▶ _INSTRUCTIONS TO FOLLOW_
Using the records below, write out again exactly the lines that begin at the line containing "This procedure adds" and end at the line containing "Standard libraries installation", and no other lines.

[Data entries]
/---

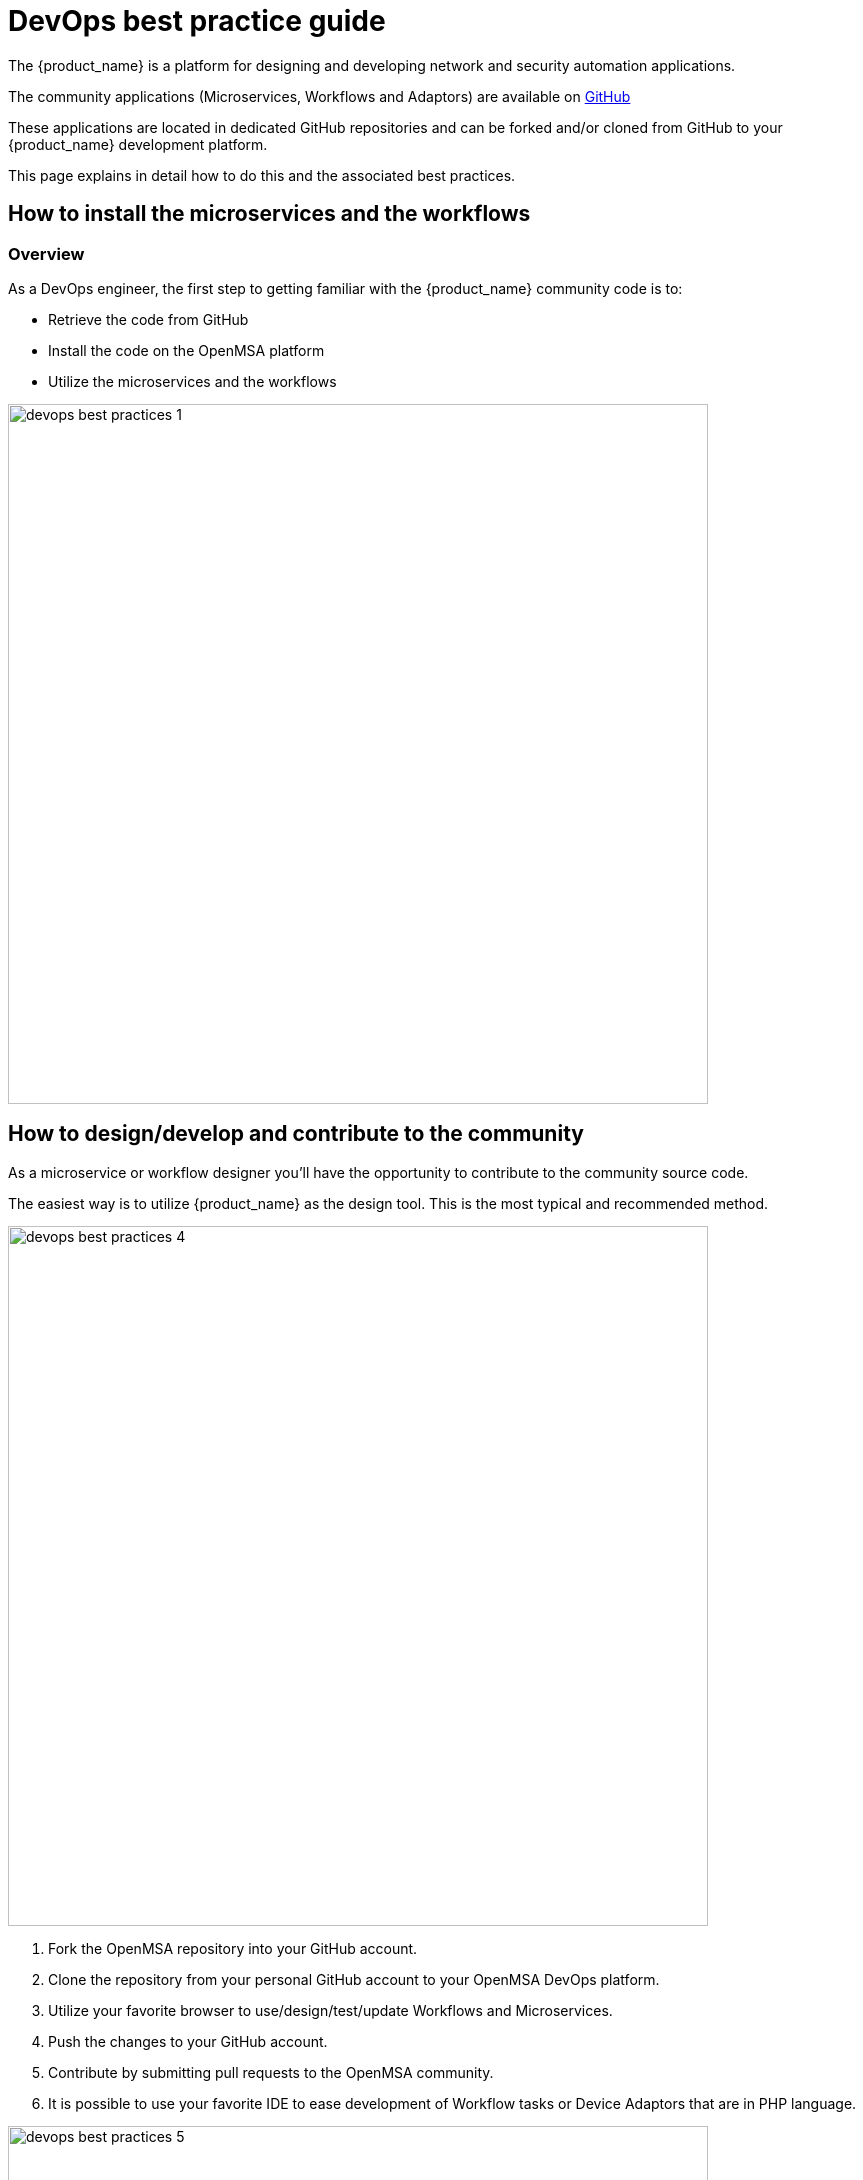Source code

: = DevOps best practice guide
ifndef::imagesdir[:imagesdir: images]
ifdef::env-github,env-browser[:outfilesuffix: .adoc]

The {product_name} is a platform for designing and developing network and security automation applications.

The community applications (Microservices, Workflows and Adaptors) are available on https://github.com/openmsa[GitHub]

These applications are located in dedicated GitHub repositories and can be forked and/or cloned from GitHub to your {product_name} development platform.

This page explains in detail how to do this and the associated best practices.

== How to install the microservices and the workflows

=== Overview
As a DevOps engineer, the first step to getting familiar with the {product_name} community code is to:

* Retrieve the code from GitHub
* Install the code on the OpenMSA platform
* Utilize the microservices and the workflows

image:devops_best_practices_1.png[width=700px]

== How to design/develop and contribute to the community
As a microservice or workflow designer you'll have the opportunity to contribute to the community source code.

The easiest way is to utilize {product_name} as the design tool.  This is the most typical and recommended method. 

image:devops_best_practices_4.png[width=700px]

. Fork the OpenMSA repository into your GitHub account.
. Clone the repository from your personal GitHub account to your OpenMSA DevOps platform.
. Utilize your favorite browser to use/design/test/update Workflows and Microservices.
. Push the changes to your GitHub account.
. Contribute by submitting pull requests to the OpenMSA community.
. It is possible to use your favorite IDE to ease development of Workflow tasks or Device Adaptors that are in PHP language.

image:devops_best_practices_5.png[width=700px]

This procedure adds a set of push/pull steps to sync the code from your PC with your {product_name} DevOps platform. 

Design or edit code on your PC and IDE, such as Eclipse or a simple editor with PHP syntax highlighting, then push to the {product_name} platform to use it live.

=== Default installation for the libraries.

When you install the {product_name} with the link:../user-guide/quickstart{outfilesuffix}#step2[quickstart] a selected list of libraries (microservices, workflows and adapters) are installed by default.

The installation is done by the script `install_libraries.sh` installed in the docker container link:../admin-guide/architecture_overview{outfilesuffix}#containers_description[msa_dev].

=== Standard libraries installation

Next, we'll see where the adapters, microservices and workflows are installed, and some of the specific facts about this installation that you need to be aware of when installing your own libraries.

==== Adapters

The Github repository for the adapters is located under `/opt/devops/OpenMSA_Adapters`.
By default, the git remote is 

----
# git remote -v
origin	https://github.com/openmsa/Adapters.git (fetch)
origin	https://github.com/openmsa/Adapters.git (push)
----

and the branch points to master

----
# git branch
* master
----

If you are planning to add your adapter or update an existing one, you need to add a remote to point to your own fork of the Github repository and create a dedicated branch.

When you are ready with you developement, you can commit and push your changes to your remote with the new remote and use the branch as the upstream branch. 
You will then be able to create a pull request on OpenMSA repository and start contributing to the community code.

Learning about creating and installing new adapters is addressed in this link:adapter_development{outfilesuffix}[documentation].

==== Microservices

The Github repository for the microservices is located under `/opt/fmc_repository/OpenMSA_MS`.

In a similar way to the adapters above, the remote is set to `https://github.com/openmsa/Microservices.git` and the default branch is master.

You can add your own remote and push your working branch to your fork.

The installation of the microservices is done under `/opt/fmc_repository/CommandDefinition/` and is based on symbolic links to the git repo.

[source, shell]
----
# ls -la | grep LINUX
lrwxrwxrwx  1 ncuser ncuser   25 Sep 24 09:02 .meta_LINUX -> ../OpenMSA_MS/.meta_LINUX <1> <2>
lrwxrwxrwx  1 ncuser ncuser   19 Sep 24 09:02 LINUX -> ../OpenMSA_MS/LINUX <2>
----

<1> A symlink as to be created to the meta file
<2> you need to set `ncuser` as the user and group for all the files under `/opt/fmc_repository/CommandDefinition/` otherwise the microservices won't be listed or editable on the UI.

==== Workflows

The Github repository for the workflows is located under `/opt/fmc_repository/OpenMSA_MS`.

In a similar way to the microservices above, the remote is set to `https://github.com/openmsa/Workflows.git` and the default branch is master.

The installation of the microservices is done under `/opt/fmc_repository/Process/` and is based on symbolic links to the git repo.

[source, shell]
----
# ls -la | grep Topology
lrwxrwxrwx  1 ncuser ncuser   28 Sep 24 09:02 .meta_Topology -> ../OpenMSA_WF/.meta_Topology
lrwxrwxrwx  1 ncuser ncuser   22 Sep 24 09:02 Topology -> ../OpenMSA_WF/Topology
----

IMPORTANT: when creating the symlinks to the workflow, you need to make sure to keep the consistancy with the paths defined in the workflow definition file.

\---

▶ _EXERCISE RESPONSE_
This procedure adds a set of push/pull steps to sync the code from your PC with your {product_name} DevOps platform. 

Design or edit code on your PC and IDE, such as Eclipse or a simple editor with PHP syntax highlighting, then push to the {product_name} platform to use it live.

=== Default installation for the libraries.

When you install the {product_name} with the link:../user-guide/quickstart{outfilesuffix}#step2[quickstart] a selected list of libraries (microservices, workflows and adapters) are installed by default.

The installation is done by the script `install_libraries.sh` installed in the docker container link:../admin-guide/architecture_overview{outfilesuffix}#containers_description[msa_dev].

=== Standard libraries installation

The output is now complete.